**Instruction**
Scan the data below and copy each line where "from" occurs.

**Material for this task**
-------------------------

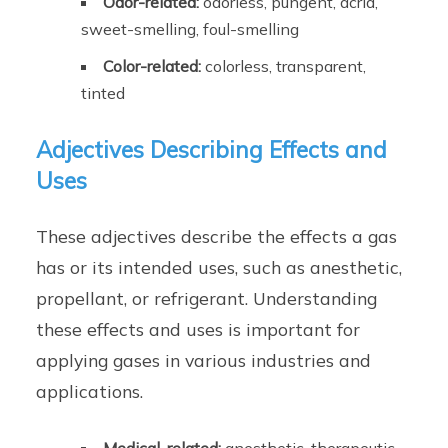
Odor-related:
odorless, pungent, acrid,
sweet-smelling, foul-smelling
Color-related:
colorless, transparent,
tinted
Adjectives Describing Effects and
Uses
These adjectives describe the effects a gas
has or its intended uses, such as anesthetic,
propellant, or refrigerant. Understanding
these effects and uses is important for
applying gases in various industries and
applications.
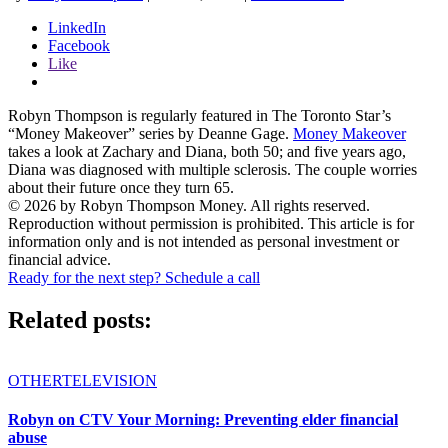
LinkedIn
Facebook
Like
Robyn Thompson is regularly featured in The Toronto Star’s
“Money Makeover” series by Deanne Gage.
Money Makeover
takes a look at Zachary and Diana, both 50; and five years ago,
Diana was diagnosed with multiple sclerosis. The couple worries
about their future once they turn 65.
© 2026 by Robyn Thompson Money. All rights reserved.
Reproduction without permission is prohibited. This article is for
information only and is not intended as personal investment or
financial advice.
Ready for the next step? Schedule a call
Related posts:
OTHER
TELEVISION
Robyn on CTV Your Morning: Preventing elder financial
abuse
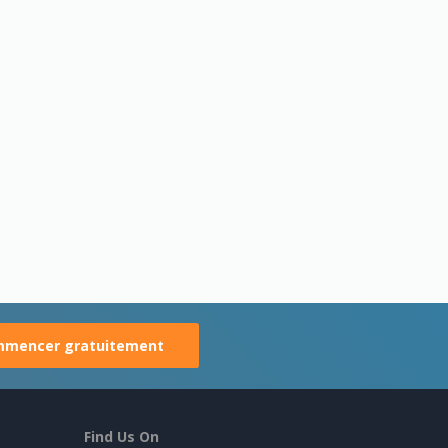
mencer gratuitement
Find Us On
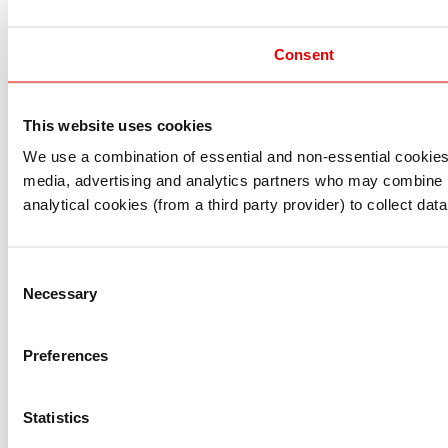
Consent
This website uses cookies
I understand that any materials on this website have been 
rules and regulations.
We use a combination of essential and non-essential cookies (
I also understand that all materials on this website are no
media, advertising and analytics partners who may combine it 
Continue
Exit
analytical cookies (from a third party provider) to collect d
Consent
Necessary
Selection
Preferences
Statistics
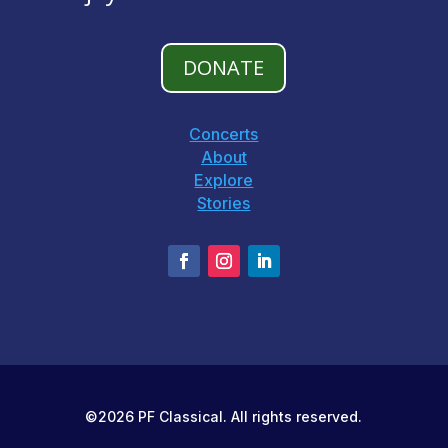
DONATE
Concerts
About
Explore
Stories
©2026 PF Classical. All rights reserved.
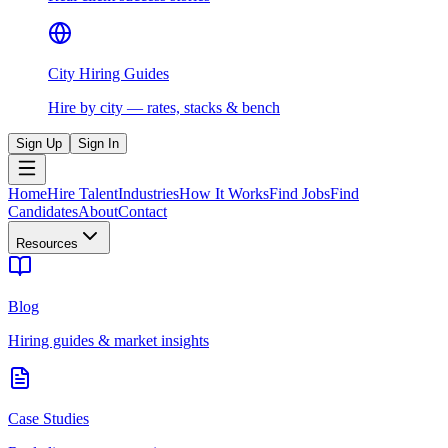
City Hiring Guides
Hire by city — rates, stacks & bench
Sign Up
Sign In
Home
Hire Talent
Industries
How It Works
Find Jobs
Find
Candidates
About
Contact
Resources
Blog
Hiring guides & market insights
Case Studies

-------------------------

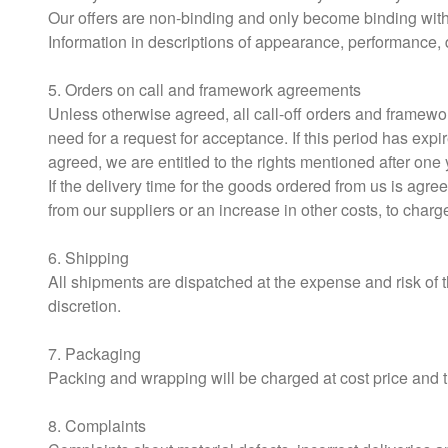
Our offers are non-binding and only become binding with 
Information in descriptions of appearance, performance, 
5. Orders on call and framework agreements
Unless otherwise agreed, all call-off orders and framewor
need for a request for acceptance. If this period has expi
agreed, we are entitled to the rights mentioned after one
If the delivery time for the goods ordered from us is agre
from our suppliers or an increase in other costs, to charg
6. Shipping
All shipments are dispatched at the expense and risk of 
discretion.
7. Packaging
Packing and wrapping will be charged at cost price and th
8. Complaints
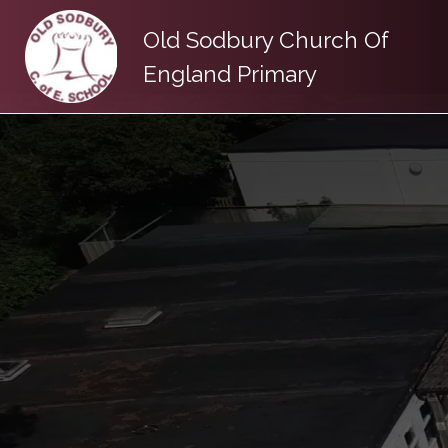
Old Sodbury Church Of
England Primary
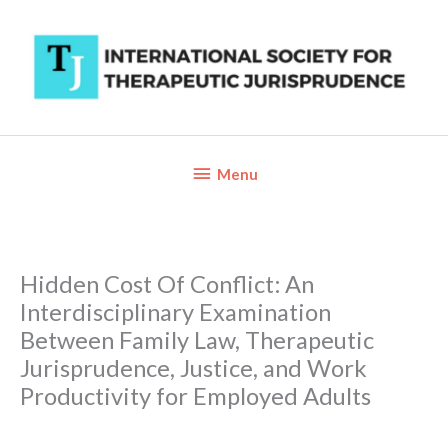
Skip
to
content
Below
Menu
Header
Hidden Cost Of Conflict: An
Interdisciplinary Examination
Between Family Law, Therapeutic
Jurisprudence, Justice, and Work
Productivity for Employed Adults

-------------------------

**Answer box**
analytical cookies (from a third party provider) to collect d
If the delivery time for the goods ordered from us is agre
from our suppliers or an increase in other costs, to charg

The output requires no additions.